Segment Start: GIVEN DATA

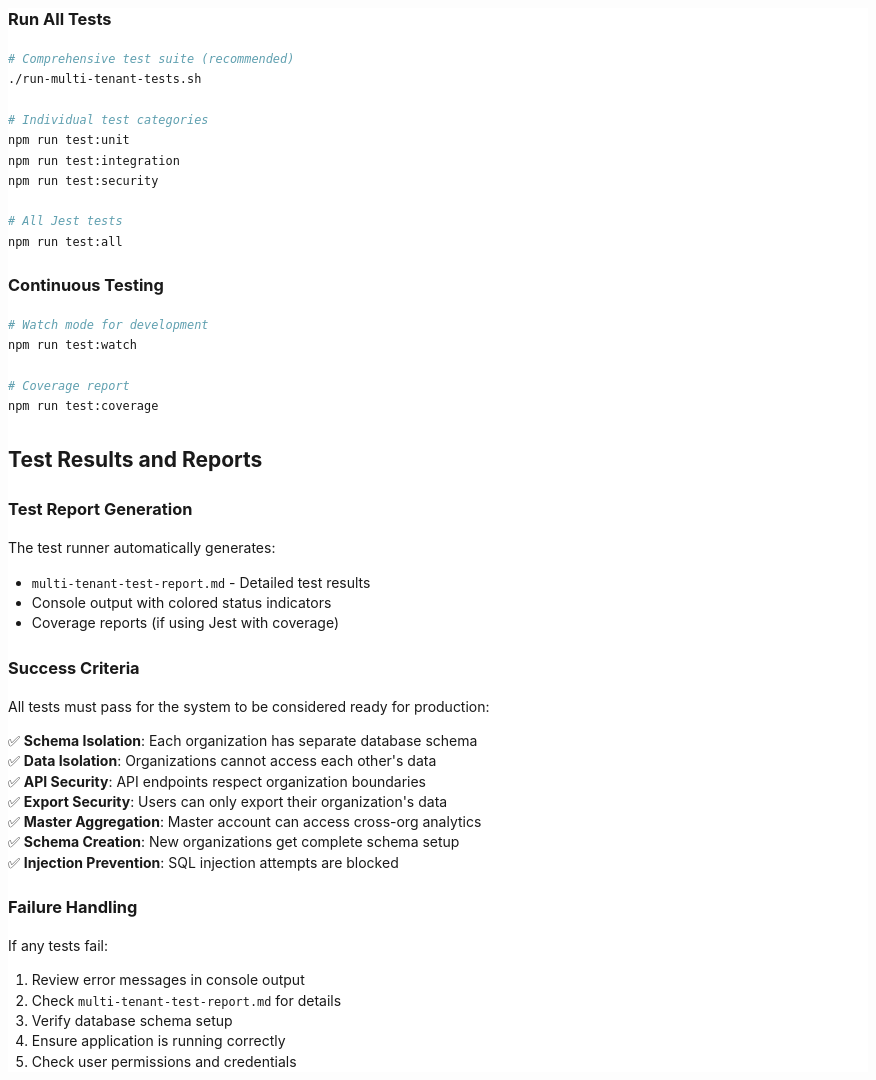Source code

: ### Run All Tests
```bash
# Comprehensive test suite (recommended)
./run-multi-tenant-tests.sh

# Individual test categories
npm run test:unit
npm run test:integration  
npm run test:security

# All Jest tests
npm run test:all
```

### Continuous Testing
```bash
# Watch mode for development
npm run test:watch

# Coverage report
npm run test:coverage
```

## Test Results and Reports

### Test Report Generation
The test runner automatically generates:
- `multi-tenant-test-report.md` - Detailed test results
- Console output with colored status indicators
- Coverage reports (if using Jest with coverage)

### Success Criteria
All tests must pass for the system to be considered ready for production:

✅ **Schema Isolation**: Each organization has separate database schema  
✅ **Data Isolation**: Organizations cannot access each other's data  
✅ **API Security**: API endpoints respect organization boundaries  
✅ **Export Security**: Users can only export their organization's data  
✅ **Master Aggregation**: Master account can access cross-org analytics  
✅ **Schema Creation**: New organizations get complete schema setup  
✅ **Injection Prevention**: SQL injection attempts are blocked  

### Failure Handling
If any tests fail:
1. Review error messages in console output
2. Check `multi-tenant-test-report.md` for details
3. Verify database schema setup
4. Ensure application is running correctly
5. Check user permissions and credentials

Segment End: GIVEN DATA

# WHAT NEEDS TO BE DONE
After dropping the pictures, reproduce exactly the lines from the first line of the entries through the line containing "separate database schema", both included.

# ANSWER TO THIS PROBLEM
Source code

: ### Run All Tests
```bash
# Comprehensive test suite (recommended)
./run-multi-tenant-tests.sh

# Individual test categories
npm run test:unit
npm run test:integration  
npm run test:security

# All Jest tests
npm run test:all
```

### Continuous Testing
```bash
# Watch mode for development
npm run test:watch

# Coverage report
npm run test:coverage
```

## Test Results and Reports

### Test Report Generation
The test runner automatically generates:
- `multi-tenant-test-report.md` - Detailed test results
- Console output with colored status indicators
- Coverage reports (if using Jest with coverage)

### Success Criteria
All tests must pass for the system to be considered ready for production:

✅ **Schema Isolation**: Each organization has separate database schema  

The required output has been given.